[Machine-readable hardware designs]
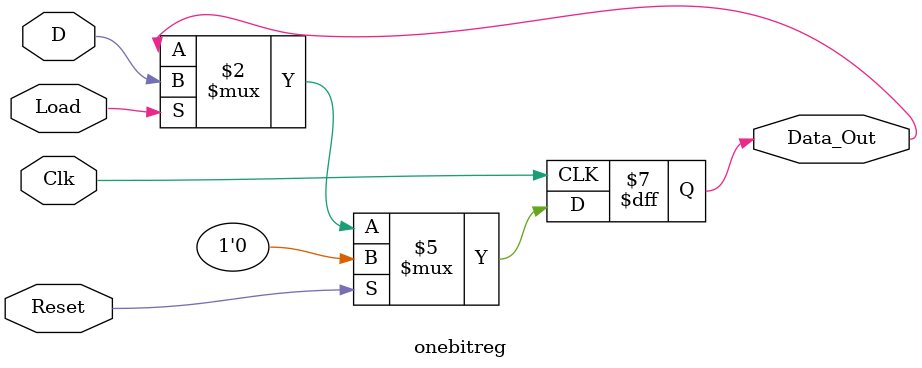
<source format=sv>
module onebitreg (input  logic Clk, Reset, Load,
              input  logic  D,
              output logic  Data_Out);

    always_ff @ (posedge Clk)
    begin
	 	 if (Reset) //notice, this is a sycnrhonous reset, which is recommended on the FPGA
			  Data_Out <= 1'b0;
		 else if (Load)
			  Data_Out <= D;
    end
	

endmodule

</source>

Assigned task: Nothing but the records themselves, exact and complete, should be returned; leave the pictures out.

Result for this exercise:
<source format=sv>
module onebitreg (input  logic Clk, Reset, Load,
              input  logic  D,
              output logic  Data_Out);

    always_ff @ (posedge Clk)
    begin
	 	 if (Reset) //notice, this is a sycnrhonous reset, which is recommended on the FPGA
			  Data_Out <= 1'b0;
		 else if (Load)
			  Data_Out <= D;
    end
	

endmodule

</source>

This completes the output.